You can verify that the executable is linked to CUDA library

$ ldd ./gpu.x 
    librt.so.1 => /lib/arm-linux-gnueabihf/librt.so.1 (0xb6eea000)
    libcuda.so.1 => /usr/lib/arm-linux-gnueabihf/tegra/libcuda.so.1 (0xb63b8000)
    libpthread.so.0 => /lib/arm-linux-gnueabihf/libpthread.so.0 (0xb639d000)
    libdl.so.2 => /lib/arm-linux-gnueabihf/libdl.so.2 (0xb6392000)
    libstdc++.so.6 => /usr/lib/arm-linux-gnueabihf/libstdc++.so.6 (0xb62e7000)
    libm.so.6 => /lib/arm-linux-gnueabihf/libm.so.6 (0xb627b000)
    libgcc_s.so.1 => /lib/arm-linux-gnueabihf/libgcc_s.so.1 (0xb6259000)
    libc.so.6 => /lib/arm-linux-gnueabihf/libc.so.6 (0xb6172000)
    /lib/ld-linux-armhf.so.3 (0xb6f13000)

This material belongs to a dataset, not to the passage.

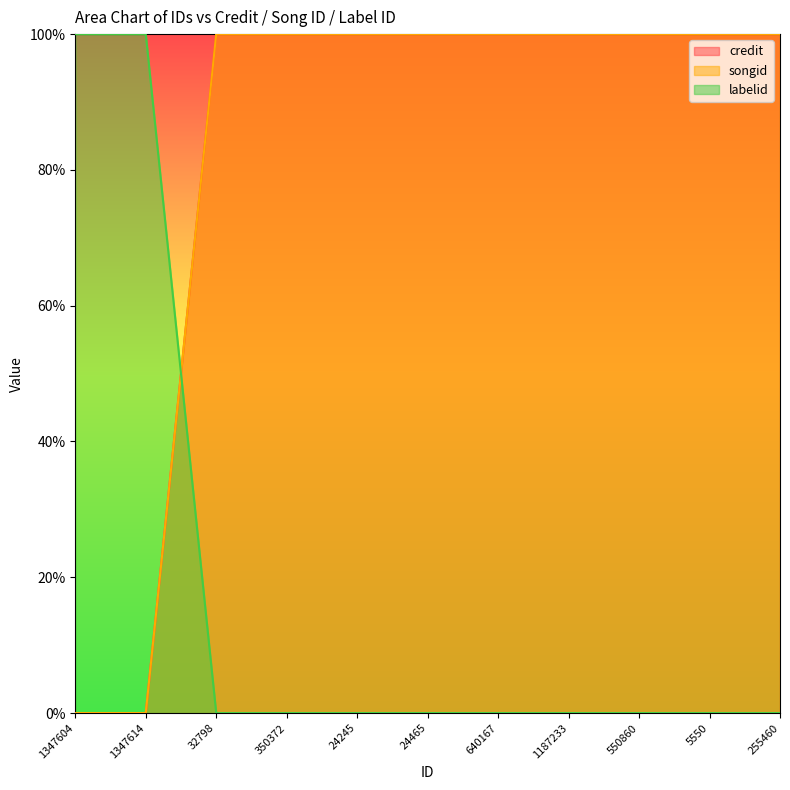

True or false: credit has more than 1 points higher than both neighbors.

False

Execute the code and time it

$ time ./gpu.x 
N value is 10000
Total is 1.000000 

real    0m0.880s
user    0m0.024s
sys 0m0.040s

To compare this to a CPU version use gcc to compile the host version of this code

$ gcc -O3 acc_test.c -lm -o cpu.x

and execute it to get the comparison of the execution time

$ time ./cpu.x
N value is 10000
Total is 1.000000 

real    0m42.401s
user    0m42.336s
sys 0m0.017s

The short test above shows that OpenACC on ARM based host is possible and there is definite speedup. The small example above was more than 40 times faster. accULL is limited to OpenACC 1.0 and is supporting only C language.

All instructions and timings above are for NVIDIA Jetson TK1 platform with Tegra K1 processor. The instruction is however general and should work on all ARM systems with CUDA capable device. As more servers that connect ARM with CUDA devices are available and NVIDIA is fully supporting this platform for next generation of GPUs (Pascal) we may expect even more hardware like that.